Is something terrible going to happen tomorrow? Are these “Web bot” rumors true?
posted 3:48pm
(5 replies)
— no. relax. 3:50pm
— OMG. No. You’re FINE. 3:51pm
— yes. search Webbot 3:54pm
— can you really be this stupid? 3:56pm
— pay no attention to the fearmongers, sweetie. 3:57pm
Nicole stood in the driveway and searched the windows of the house before popping the trunk of the car.
There they were. The product of months of saving, researching, and purchasing, then organizing and reorganizing, until she was certain she had the best Go Bags in the tristate area, even more thorough than the official OEM (Office of Emergency Management) Ready New York! Go Bag.
She began her inventory, checking the items against the NYC.gov Disaster & Preparation Checklist. The iodine tablets, the “Space Emergency Blankets” and first-aid kit, the whistles and toilet paper and plastic plates and utensils, the camping stove and bottles of water and nonperishable food, including twelve cans of gluten-free organic Alphabet O’s from Trader Joe’s, Wyatt’s favorite. She had packed changes of clothes for all three of them and a few toy cars for Wyatt, as well as his lovey, a cuddle-worn blanket named Blue, which he’d given up a few weeks ago after several sleepless nights. There were matches and flashlights and packs of batteries, and an envelope with five hundred dollars cash. A to-go package of tampons. A thick paperback, The Complete Works of William Shakespeare. The print was so small, she had added a magnifying glass. Not her ideal reading material, but more bang for the buck space-wise.
Nicole’s fingers dragged over each object as if, by touch alone, they imbued her with a kind of protection. A force field, Wyatt might say. Her sweet boy needed to organize the world into two ranks. He was always asking her if so-and-so (the gruff UPS guy, the angry taxi driver) was a good guy or a bad guy.
Entwined with this feeling of safety was self-loathing. How could an intelligent person buy all this crap? Yes, she was neurotic, she thought, as most creatives were, but she was a high-functioning member of society. She paid her bills on time, she made sure her child had all he needed to thrive, she taught at a well-regarded city college where her classes were among the students’ favorites. She was a professor, damnit. The trunk of this car belonged to a militia member of a paranoid fringe cult, not a liberal, educated upper-middle-class mother.

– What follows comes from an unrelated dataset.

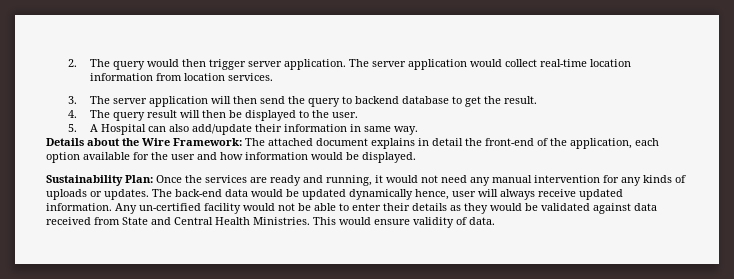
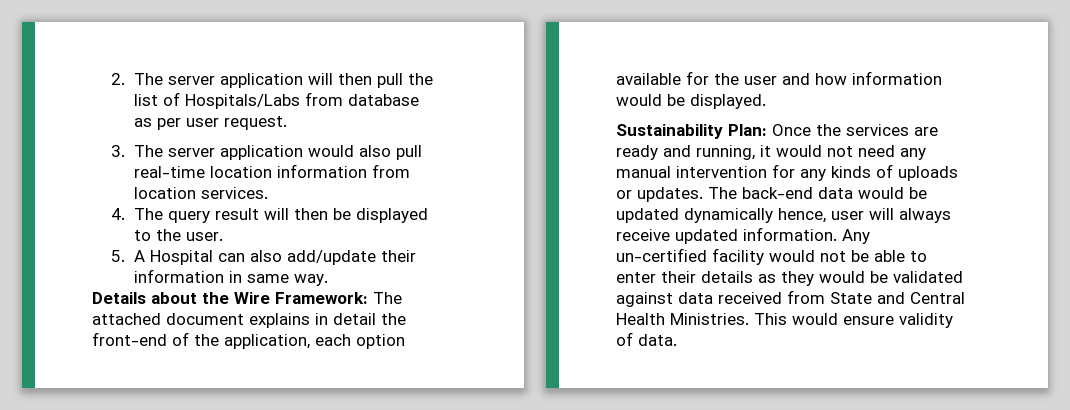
[112,59,346,70] query would then trigger server application. -> [167,73,433,88] [133,92,419,109] [133,116,287,130] [111,145,126,157] server application will then pull the list of Hospitals/Labs from database as per user request. // 3.
[504,59,537,67] collect -> [358,145,422,160] also pull
[67,96,537,107] // 3. The server application will then send the query to backend database to get the result. -> (268, 193) none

The checklist lay on top of the bags. She’d recently had the single page laminated at a drugstore, but she could see the creases where she had folded it time and time again. In the last few months, it had been massacred by check marks and scribbled notes.
She felt love for this list, which had, in many anxiety-flushed moments, comforted her. Now, in her parents’ driveway, she pressed it to her face and breathed deeply. The plastic was cool against her sunburned cheeks.
The Go Bags had taken her months to complete. First, she had saved the money, then she had spent it, using a PayPal account she had opened in her mother’s name, arranging for the items to be shipped to her parents’ house—$50 for an economy bottle of Cipro antibiotic, $250 worth of gas masks (+ extra charge for child-sized), $100 of Mylar blankets, $185 for the walkie-talkies.
She had scoured the Web each night after Josh and Wyatt had fallen asleep. Her insomnia had worsened in the winter, after the ice and salt had deepened the pothole in front of their building. In the early mornings, when Nicole finally made it to bed — the list of still-needed supplies running like ticker tape through her dream state — every garbage truck rumbling down Union Street felt like a test by a cruel god. Each time a truck hit the pothole, the echo of the metallic shudder flung her into consciousness, into a nightmarish light, the bed trembling under her. It took her a few seconds to realize it was the mellow light of dawn, not the blinding white of a nuclear blast.